It didn’t take a sudden plague to knock out one-fourth of the world’s northern white rhino population. It only took the death of a single animal.
Nola, a 41-year-old northern white rhino, died after battling a bacterial infection and age-related issues at the San Diego Zoo, where she had lived since 1989.
Now, only three northern white rhinos remain in existence.
The other living members of the subspecies currently reside at the Ol Pejeta Conservancy in Kenya, where they’re protected around the clock by armed guards. The two females and one male who remain, Najin, Fatu, and Sudan, are considered elderly and unable to reproduce. Northern white rhinos have already been considered extinct in the wild since 2008, and when these three animals die, the subspecies may exist only as a memory, a history lesson, and a cautionary tale.

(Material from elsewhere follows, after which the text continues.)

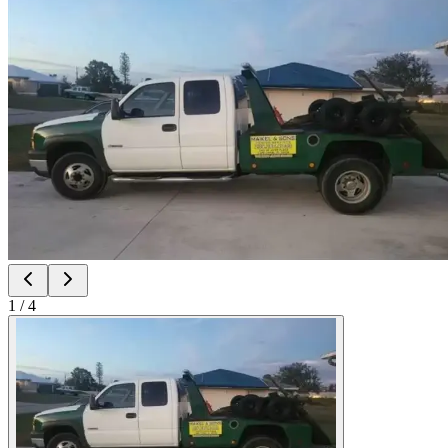
1
/
4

— Ol Pejeta (@OlPejeta) November 23, 2015
Poachers have long sought the animals for their horns. In parts of the world, the horns are seen as status symbols or are believed to have medicinal powers, although there is no proof that they have such powers. Aside from illegal poaching, habitat loss, as a result of human intervention, and pollution have also been cited as contributing factors in the northern white rhino’s demise.
Although the future of the subspecies is uncertain at best, one thing is for sure: Nola’s death should serve as a reminder to respect all animals, before it’s too late.